---------- Provided text ----------

16. About one-fourth of regional debt on the auction market is coming due in the next year and one-third within two years. Figure 13 shows the distribution of debt issued on the auction market by amounts. The first figure shows the maturity profile for the region as a whole. It shows that despite the relatively long average maturities (discussed above), the region has a large amount of debt (at least one fourth) maturing within twelve months. The second figure shows the same results on a country level. While there are substantial differences between countries, all members have at least 15% of their debt maturing in the next twelve months, and as high as roughly 30% in the case of Cote d'Ivoire and Niger. Finally, the third figure shows the cumulative nominal amount maturing for the region within the next two years. More than 2.5CFA trn (or about 23 percent of the total) is due within 12 months, while almost 4.5 CFAFtrn (or 6.5 EURbn, about 35 percent of the total), is due within the next 24 months. This is equivalent to 4.1% of estimated 2022 GDP, suggesting a non-trivial amount but likely manageable under unchanged regional financial market conditions, as banks may be willing to roll-over such debt.

Figure 13.
Figure 13.

WAEMU Maturity Profiles for Auction Market Debt

Citation: IMF Staff Country Reports 2023, 103; 10.5089/9798400235986.002.A003

Sources: UMOA-Titres, IMF staff calculations.Note: Each bar includes amounts for the period shown and the preceding 12 months. E.g., 2Y includes bonds maturing between 12 and 24 months.

E. Conclusions

17. The persistent rise in public debt, coupled with the recent surge in inflation and subsequent tightening of global monetary policy is adding to debt risks for WAEMU members. The sharp rise in public debt, both prior to and following the Covid pandemic, has increased member countries' sensitivity towards interest rate developments. In recent months, financial conditions have tightened noticeably, though more in global markets than in the regional WAEMU market.

---------- Record excerpts ----------

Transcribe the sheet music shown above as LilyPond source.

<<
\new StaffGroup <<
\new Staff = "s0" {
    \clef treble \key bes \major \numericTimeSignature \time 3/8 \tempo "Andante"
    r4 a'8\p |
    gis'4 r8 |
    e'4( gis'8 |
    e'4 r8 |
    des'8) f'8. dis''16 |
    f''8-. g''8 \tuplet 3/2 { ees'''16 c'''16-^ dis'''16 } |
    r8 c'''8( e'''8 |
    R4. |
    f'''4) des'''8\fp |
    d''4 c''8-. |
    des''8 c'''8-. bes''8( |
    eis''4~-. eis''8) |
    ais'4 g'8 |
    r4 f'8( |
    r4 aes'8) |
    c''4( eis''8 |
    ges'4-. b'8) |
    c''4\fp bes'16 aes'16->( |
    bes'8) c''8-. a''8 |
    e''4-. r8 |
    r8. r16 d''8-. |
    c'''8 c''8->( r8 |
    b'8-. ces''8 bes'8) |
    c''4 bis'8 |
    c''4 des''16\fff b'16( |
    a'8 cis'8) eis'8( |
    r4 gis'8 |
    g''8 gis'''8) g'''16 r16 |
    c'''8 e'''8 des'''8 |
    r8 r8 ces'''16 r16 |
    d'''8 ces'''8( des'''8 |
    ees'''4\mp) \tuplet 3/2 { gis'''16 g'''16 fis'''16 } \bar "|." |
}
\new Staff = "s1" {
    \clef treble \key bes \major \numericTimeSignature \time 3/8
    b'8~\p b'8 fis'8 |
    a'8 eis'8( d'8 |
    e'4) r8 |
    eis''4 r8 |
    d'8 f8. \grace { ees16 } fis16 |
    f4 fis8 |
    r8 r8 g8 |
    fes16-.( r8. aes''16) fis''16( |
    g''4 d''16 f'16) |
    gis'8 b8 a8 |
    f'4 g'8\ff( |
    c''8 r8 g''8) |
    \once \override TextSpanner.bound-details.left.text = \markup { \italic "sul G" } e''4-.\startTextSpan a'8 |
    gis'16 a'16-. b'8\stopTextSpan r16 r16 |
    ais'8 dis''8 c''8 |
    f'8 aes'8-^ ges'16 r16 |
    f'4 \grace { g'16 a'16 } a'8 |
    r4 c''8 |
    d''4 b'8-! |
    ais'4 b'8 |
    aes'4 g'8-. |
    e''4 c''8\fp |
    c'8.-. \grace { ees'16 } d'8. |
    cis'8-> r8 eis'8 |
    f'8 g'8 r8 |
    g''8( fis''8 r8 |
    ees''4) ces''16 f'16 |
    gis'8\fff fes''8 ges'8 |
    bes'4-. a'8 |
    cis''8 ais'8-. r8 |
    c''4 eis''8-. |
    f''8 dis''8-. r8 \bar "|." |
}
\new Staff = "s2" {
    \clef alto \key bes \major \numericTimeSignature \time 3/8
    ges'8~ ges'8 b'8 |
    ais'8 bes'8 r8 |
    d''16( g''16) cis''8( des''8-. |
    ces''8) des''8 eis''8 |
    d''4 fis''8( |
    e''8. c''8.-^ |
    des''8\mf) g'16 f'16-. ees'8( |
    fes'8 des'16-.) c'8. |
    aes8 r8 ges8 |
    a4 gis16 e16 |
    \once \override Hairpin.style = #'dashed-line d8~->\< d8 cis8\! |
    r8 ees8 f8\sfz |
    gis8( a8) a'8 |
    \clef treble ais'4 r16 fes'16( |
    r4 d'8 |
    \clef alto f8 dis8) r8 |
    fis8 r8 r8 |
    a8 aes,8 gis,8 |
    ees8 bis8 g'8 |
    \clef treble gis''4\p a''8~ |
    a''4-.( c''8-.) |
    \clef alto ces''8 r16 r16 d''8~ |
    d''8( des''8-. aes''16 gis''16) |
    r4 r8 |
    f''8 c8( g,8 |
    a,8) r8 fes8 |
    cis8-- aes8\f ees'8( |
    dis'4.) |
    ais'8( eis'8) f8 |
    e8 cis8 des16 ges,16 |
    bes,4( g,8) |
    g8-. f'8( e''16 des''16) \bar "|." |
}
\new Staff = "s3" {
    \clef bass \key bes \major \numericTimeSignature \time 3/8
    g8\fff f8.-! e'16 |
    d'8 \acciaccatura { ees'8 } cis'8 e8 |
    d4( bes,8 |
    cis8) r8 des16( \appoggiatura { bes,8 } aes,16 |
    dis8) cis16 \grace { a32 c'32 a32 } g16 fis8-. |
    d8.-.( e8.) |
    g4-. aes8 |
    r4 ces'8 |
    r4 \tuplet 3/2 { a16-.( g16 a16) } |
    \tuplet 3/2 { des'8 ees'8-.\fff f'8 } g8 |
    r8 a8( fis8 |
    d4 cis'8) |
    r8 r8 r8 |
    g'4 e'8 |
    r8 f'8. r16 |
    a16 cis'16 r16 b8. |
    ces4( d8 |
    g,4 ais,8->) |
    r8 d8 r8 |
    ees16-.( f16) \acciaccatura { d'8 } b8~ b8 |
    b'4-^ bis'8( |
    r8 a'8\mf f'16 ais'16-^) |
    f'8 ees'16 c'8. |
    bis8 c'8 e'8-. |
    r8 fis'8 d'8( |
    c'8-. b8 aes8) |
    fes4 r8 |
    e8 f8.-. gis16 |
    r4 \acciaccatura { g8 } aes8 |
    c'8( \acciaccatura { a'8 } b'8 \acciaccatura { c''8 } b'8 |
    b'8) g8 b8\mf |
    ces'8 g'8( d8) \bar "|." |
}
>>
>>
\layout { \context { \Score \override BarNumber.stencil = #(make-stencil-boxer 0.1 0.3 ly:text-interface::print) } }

----------

■ What you have to do
Write the next part of the report on WAEMU public debt, picking up after its last sentence. The listing is separate material and has no connection to the report on WAEMU debt.

■ Exercise result
18. The paper documents the evident segmentation between local and external markets in terms of dynamics of borrowing costs, likely associated with capital controls. This segmentation, together with ongoing greater reliance on tapping local markets for financing needs, have partially shielded member countries from the global rise of borrowing costs. However, it is not reasonable to expect that domestic rates would remain insensitive to global rates for a long time, should the global rates remain persistently high.

19. While the average maturity of local debt exceeds two years for all members, about one third of members' debt matures within the next two years. Coupled with the broad-based rise in global interest rates, as well as tightening monetary policy locally, this implies that a sizable share of debts will be coming due at a time of diminished appetite for bonds and rising borrowing costs.

20. The paper also shows that larger member countries appear to pay lower interest rates on debt issued within the region. This may lead to crowding out of smaller countries if financing conditions become difficult. Hence, although smaller members do not issue internationally, they may be indirectly exposed to global financial conditions if larger members lose access internationally and need to borrow more in local markets.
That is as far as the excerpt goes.